__Your task__:
Whenever a line in the records below contains "protein", pick it out.

__Recorded information__:
--------------------

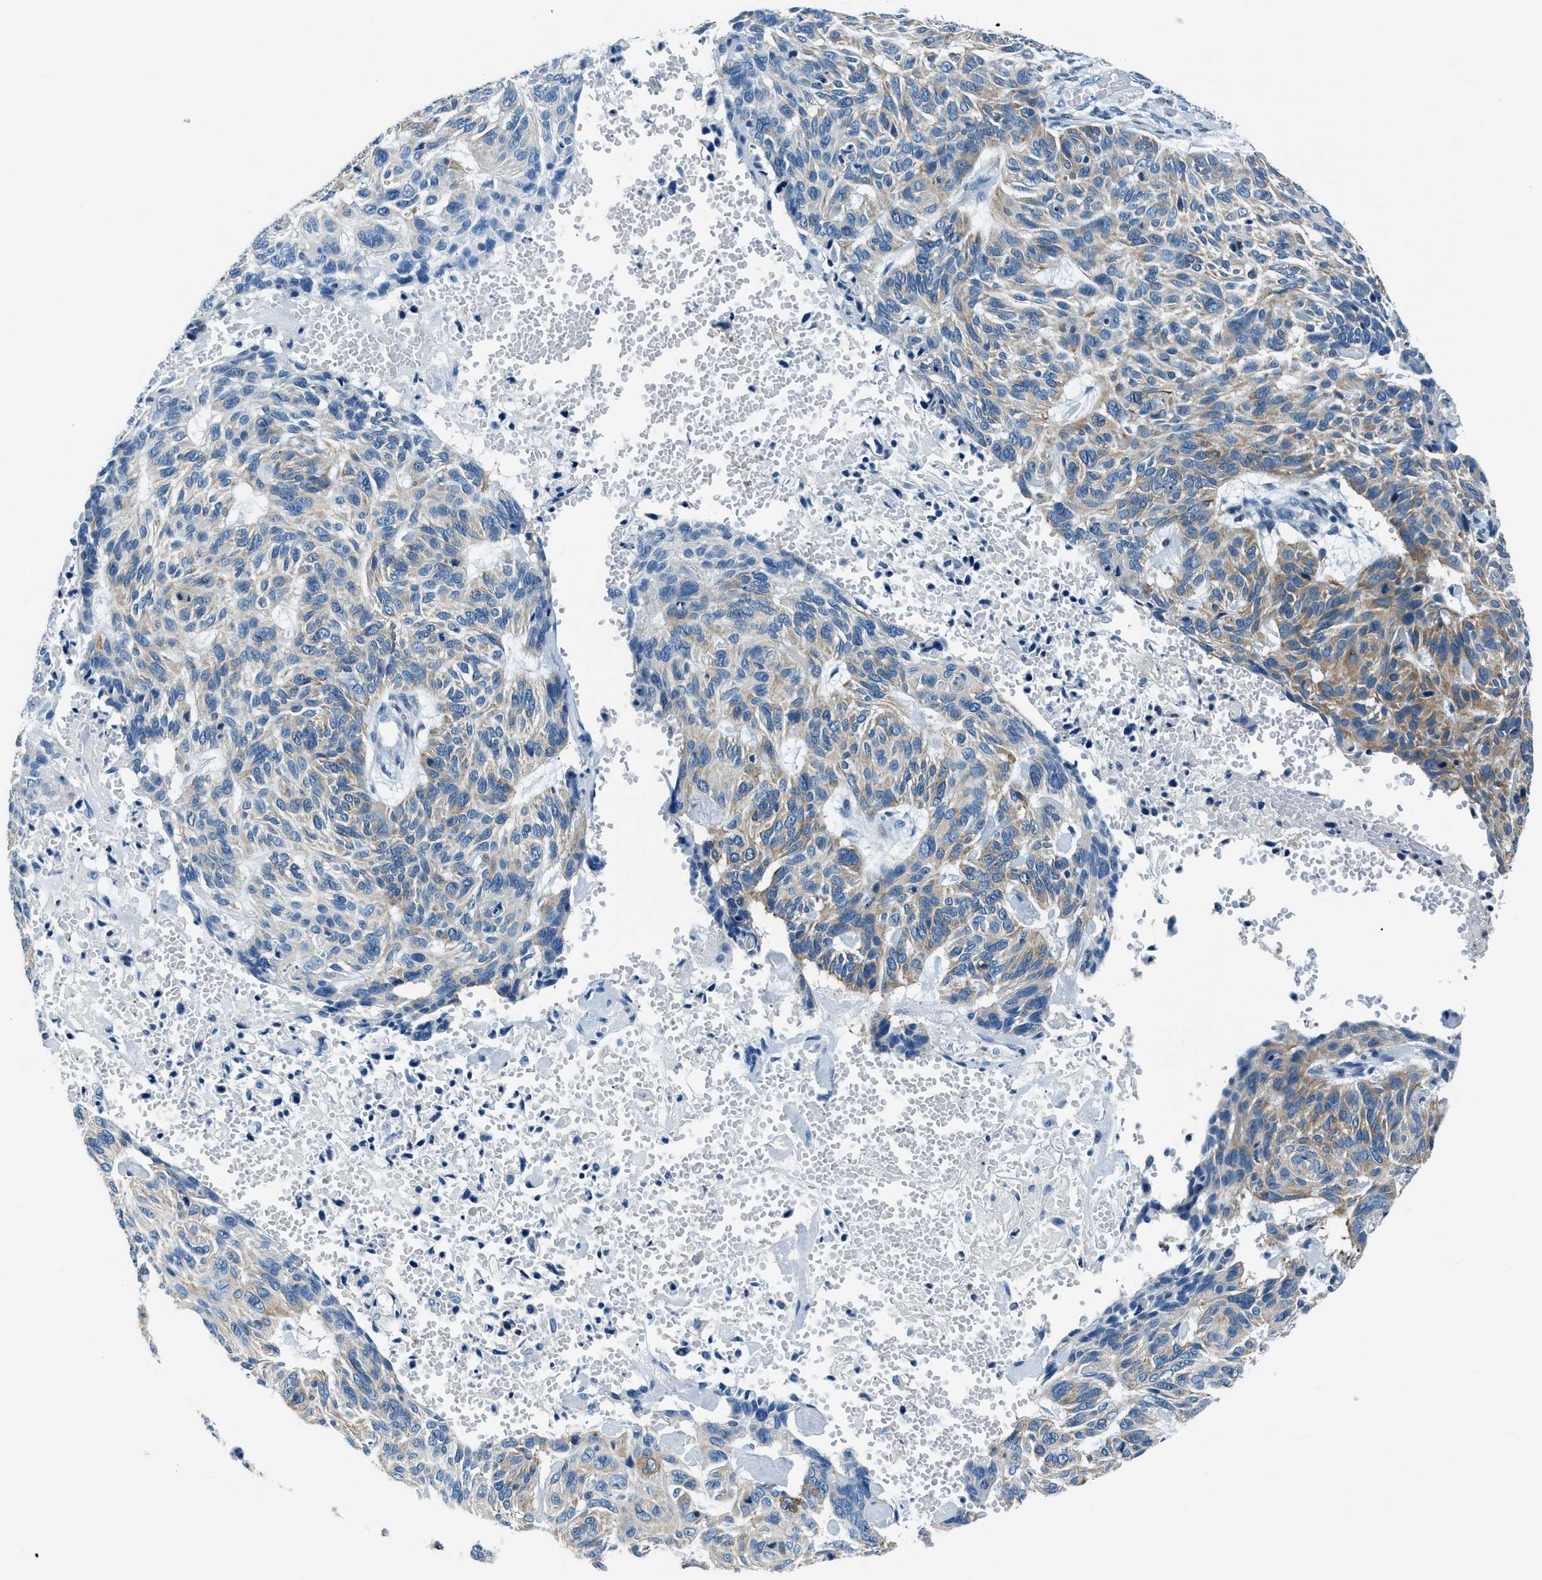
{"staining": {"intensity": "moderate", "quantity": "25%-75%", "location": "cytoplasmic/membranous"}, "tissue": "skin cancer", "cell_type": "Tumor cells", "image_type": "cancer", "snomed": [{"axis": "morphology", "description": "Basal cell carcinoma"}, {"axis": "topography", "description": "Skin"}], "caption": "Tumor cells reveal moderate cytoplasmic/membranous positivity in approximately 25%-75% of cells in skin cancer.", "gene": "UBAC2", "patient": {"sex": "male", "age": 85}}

--------------------

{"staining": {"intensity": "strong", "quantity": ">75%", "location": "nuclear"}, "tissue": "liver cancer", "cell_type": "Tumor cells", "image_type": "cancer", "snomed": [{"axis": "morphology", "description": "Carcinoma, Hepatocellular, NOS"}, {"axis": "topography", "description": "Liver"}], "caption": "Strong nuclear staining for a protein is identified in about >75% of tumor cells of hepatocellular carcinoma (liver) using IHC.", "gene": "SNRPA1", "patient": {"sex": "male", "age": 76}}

--------------------

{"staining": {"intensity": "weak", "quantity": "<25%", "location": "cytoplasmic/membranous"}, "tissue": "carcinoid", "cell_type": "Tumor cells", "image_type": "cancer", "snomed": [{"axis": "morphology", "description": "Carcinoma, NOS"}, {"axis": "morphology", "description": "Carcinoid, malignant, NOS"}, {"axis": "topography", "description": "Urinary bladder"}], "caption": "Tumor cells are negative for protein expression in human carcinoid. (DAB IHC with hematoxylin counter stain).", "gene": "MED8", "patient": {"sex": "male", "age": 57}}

--------------------

__Answer section__:
{"staining": {"intensity": "strong", "quantity": ">75%", "location": "nuclear"}, "tissue": "liver cancer", "cell_type": "Tumor cells", "image_type": "cancer", "snomed": [{"axis": "morphology", "description": "Carcinoma, Hepatocellular, NOS"}, {"axis": "topography", "description": "Liver"}], "caption": "Strong nuclear staining for a protein is identified in about >75% of tumor cells of hepatocellular carcinoma (liver) using IHC.", "gene": "SNRPA1", "patient": {"sex": "male", "age": 76}}
{"staining": {"intensity": "weak", "quantity": "<25%", "location": "cytoplasmic/membranous"}, "tissue": "carcinoid", "cell_type": "Tumor cells", "image_type": "cancer", "snomed": [{"axis": "morphology", "description": "Carcinoma, NOS"}, {"axis": "morphology", "description": "Carcinoid, malignant, NOS"}, {"axis": "topography", "description": "Urinary bladder"}], "caption": "Tumor cells are negative for protein expression in human carcinoid. (DAB IHC with hematoxylin counter stain).", "gene": "MED8", "patient": {"sex": "male", "age": 57}}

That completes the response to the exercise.